■ **What the task asks**
How many lines in these records include the string "Figure"? Reply with that number alone.

■ **Available data**
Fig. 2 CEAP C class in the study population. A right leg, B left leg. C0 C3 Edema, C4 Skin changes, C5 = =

--

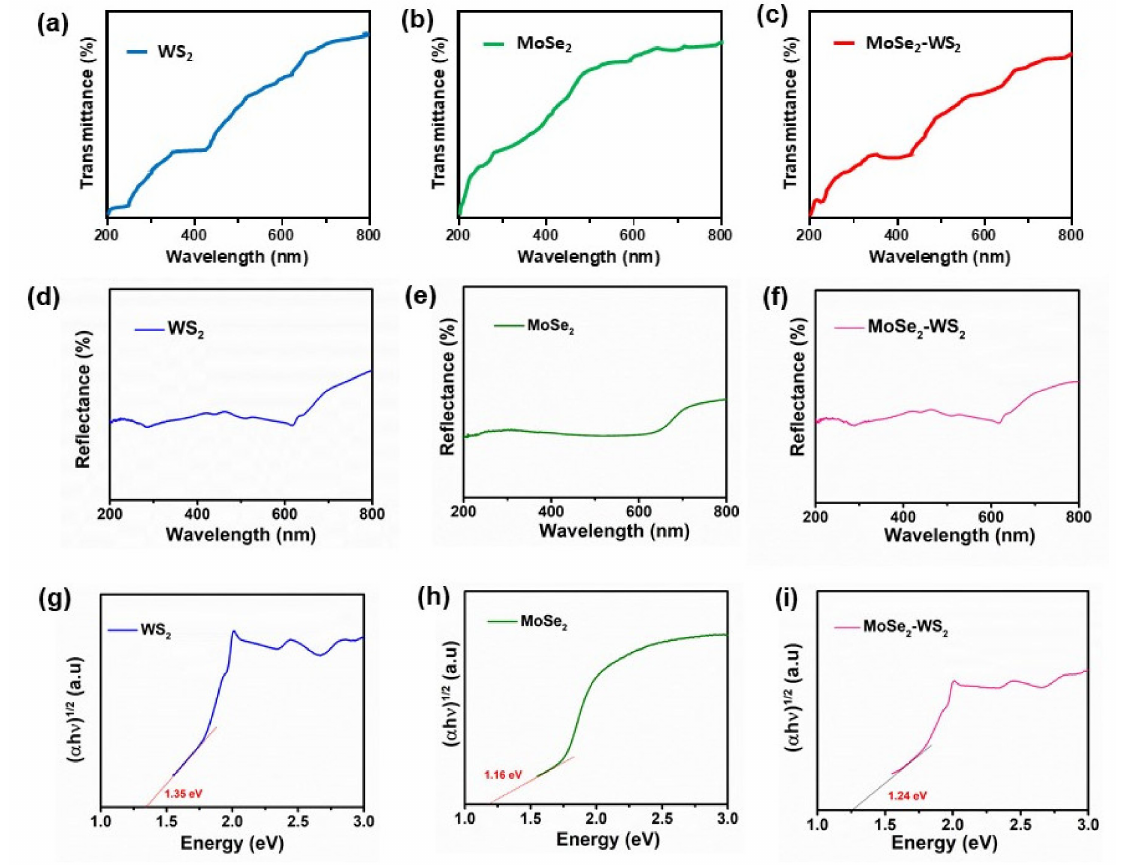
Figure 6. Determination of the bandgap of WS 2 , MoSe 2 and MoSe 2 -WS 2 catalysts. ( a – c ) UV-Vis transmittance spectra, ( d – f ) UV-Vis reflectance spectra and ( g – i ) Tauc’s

==

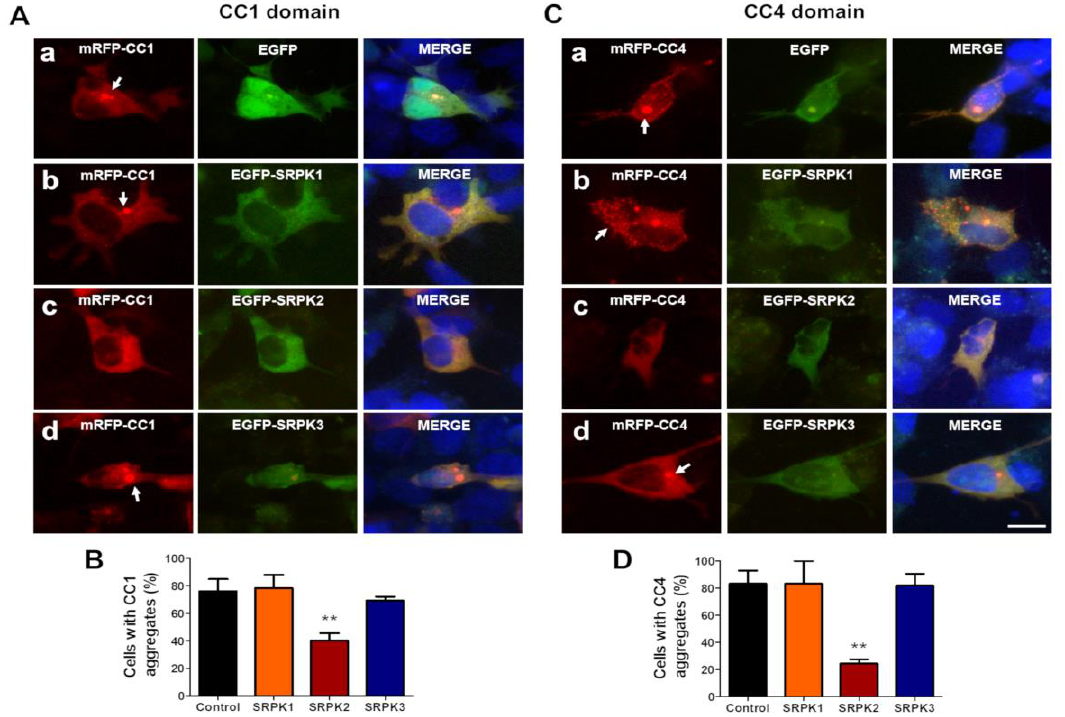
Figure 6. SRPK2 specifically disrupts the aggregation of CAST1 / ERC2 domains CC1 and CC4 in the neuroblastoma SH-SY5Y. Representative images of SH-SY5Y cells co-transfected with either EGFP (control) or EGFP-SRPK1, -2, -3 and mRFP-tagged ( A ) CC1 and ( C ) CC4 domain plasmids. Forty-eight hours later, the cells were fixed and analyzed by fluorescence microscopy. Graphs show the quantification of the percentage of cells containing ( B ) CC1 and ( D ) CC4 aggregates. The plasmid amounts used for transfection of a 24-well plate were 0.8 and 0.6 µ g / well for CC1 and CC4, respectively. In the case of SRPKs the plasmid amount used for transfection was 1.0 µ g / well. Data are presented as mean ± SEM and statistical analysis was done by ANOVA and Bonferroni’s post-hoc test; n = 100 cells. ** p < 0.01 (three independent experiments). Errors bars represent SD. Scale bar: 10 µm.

■ **Written answer**
2